2. Aim to Live Present Over Productive

My addiction to hurry robbed me from a life of encountering God in my ordinary moments and cherishing my loved ones. We think we’re making an impact on the world when we chase production and achievement. It feels good to cross tasks off our lists and keep a productive pace. Sadly, we can’t chase a present life when productivity is an idol. 

I wish someone would have told me to let go of my lists and fully attend to my loved ones.

I wish I would have spent less time filling my social schedule to the brim. I certainly would have spent less of my thirties barking orders and losing my patience when everyone in my life didn’t immediately keep my pace. I would have lived with far less grit and a lot more grace.

3. The Most Powerful Platform Is the Space Where Others Know They Belong

I wish I could say I’ve never been sucked into the dopamine-rush that comes when a social media post that goes viral. I also wish I’d spent less time chasing a career and more time creating spaces in real-time where other people know they belong.

The people around you crave a safe space to open up about their struggles and be real about what’s happening in the hard parts of life. You will live life to the fullest when you learn to create the kind of space where others know they are accepted without conditions – just as they are.

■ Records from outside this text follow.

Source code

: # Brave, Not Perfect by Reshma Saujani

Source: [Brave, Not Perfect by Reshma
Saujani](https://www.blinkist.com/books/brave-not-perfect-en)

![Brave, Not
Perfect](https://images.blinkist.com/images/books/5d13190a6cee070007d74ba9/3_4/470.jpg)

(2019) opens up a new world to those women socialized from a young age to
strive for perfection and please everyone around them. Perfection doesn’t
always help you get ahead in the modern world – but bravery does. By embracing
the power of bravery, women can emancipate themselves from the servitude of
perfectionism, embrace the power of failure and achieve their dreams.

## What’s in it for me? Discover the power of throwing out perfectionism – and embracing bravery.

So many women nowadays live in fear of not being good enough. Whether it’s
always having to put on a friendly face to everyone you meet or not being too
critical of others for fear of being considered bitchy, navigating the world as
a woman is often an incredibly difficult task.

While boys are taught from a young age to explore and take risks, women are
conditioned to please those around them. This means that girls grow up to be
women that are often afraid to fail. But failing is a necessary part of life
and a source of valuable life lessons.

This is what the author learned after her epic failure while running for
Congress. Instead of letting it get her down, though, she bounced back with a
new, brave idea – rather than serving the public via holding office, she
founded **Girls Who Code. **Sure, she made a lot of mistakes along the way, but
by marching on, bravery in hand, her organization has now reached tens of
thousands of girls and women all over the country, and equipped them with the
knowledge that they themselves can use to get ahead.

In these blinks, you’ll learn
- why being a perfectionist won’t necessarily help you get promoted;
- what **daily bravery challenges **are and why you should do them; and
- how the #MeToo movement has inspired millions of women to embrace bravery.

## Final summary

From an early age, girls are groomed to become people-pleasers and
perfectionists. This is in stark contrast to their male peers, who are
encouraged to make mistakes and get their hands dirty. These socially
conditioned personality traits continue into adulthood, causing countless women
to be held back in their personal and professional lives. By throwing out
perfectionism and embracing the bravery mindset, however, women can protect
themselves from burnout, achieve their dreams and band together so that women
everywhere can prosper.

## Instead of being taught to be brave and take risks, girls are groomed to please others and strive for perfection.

4. Pain Is Often a Direct Answer to Prayer

I walked through some dark valleys in my thirties. I struggled with chronic illness that knocked me off my feet for full seasons of life. People I loved let me down. My heart was broken. I faced fears for my kids and fears about my future.

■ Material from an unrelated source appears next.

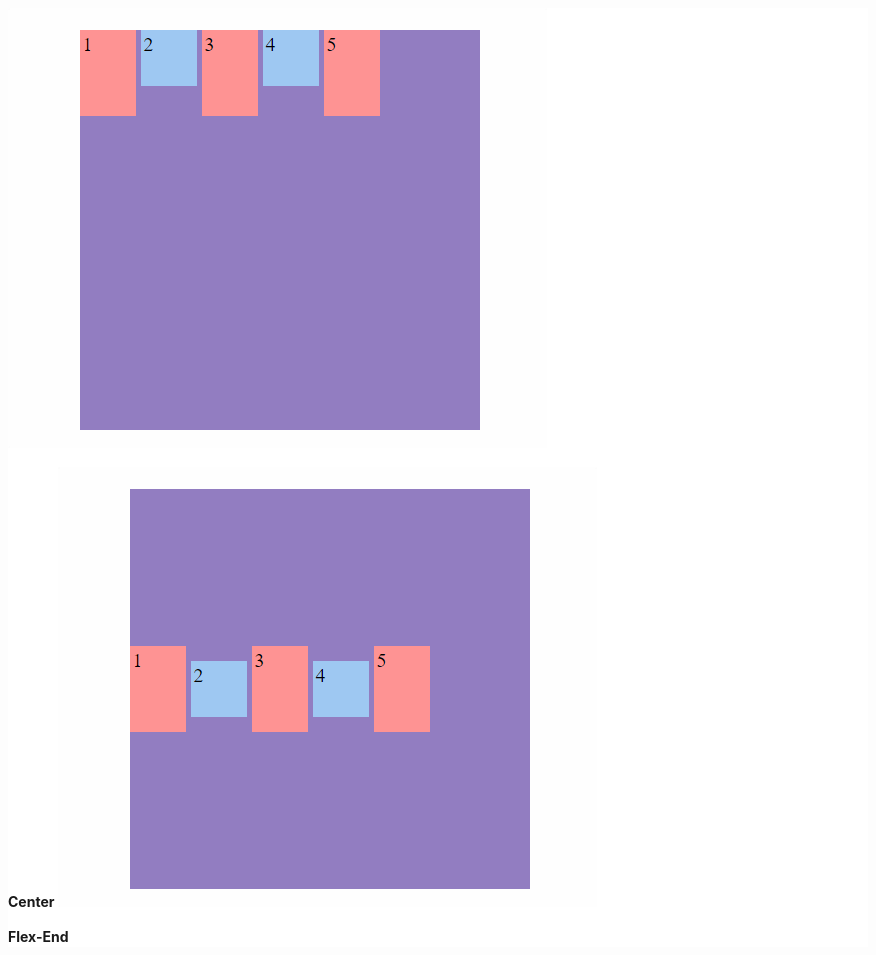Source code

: ![Flex justify-content Row Flex-Start](img/Flexbox/row-align-flex-start.png)

**Center**
![Flex justify-content Row Flex-Start](img/Flexbox/row-align-center.png)

**Flex-End**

You will face pain throughout your next decade too. Make up your mind to ask this question when life gets hard: God, how are you using this hard season to answer my prayers for transformation into your image?

He will show you. He will shape you. Your role is to stay malleable in his hand. He will help you with this too.

5. Circumstantial Hope Will Let You Down

The most powerful lesson of my thirties came when our family walked through the darkest valley. We were in the thick middle of our pain, and all I wanted to do was fix what felt broken. Much to my surprise, the gentle invitation from the Lord was this: Don’t put your hope in fixing your circumstances; put your hope in Jesus’ presence with you in the middle of your hard circumstances.

This perspective-shift changed everything about our journey through grief and sadness. It will change your journey too. God isn’t calling you to put your hope in fixing what feels broken in your life. Some broken parts can only be fixed by His hand. Put your hope in the reality that His hand has not abandoned you. His presence goes with you.

I step cautiously into this next decade with gray hairs sprouting at my temples. And this is my prayer: For an open heart and open hands to receive all God has to offer through this next leg of the journey.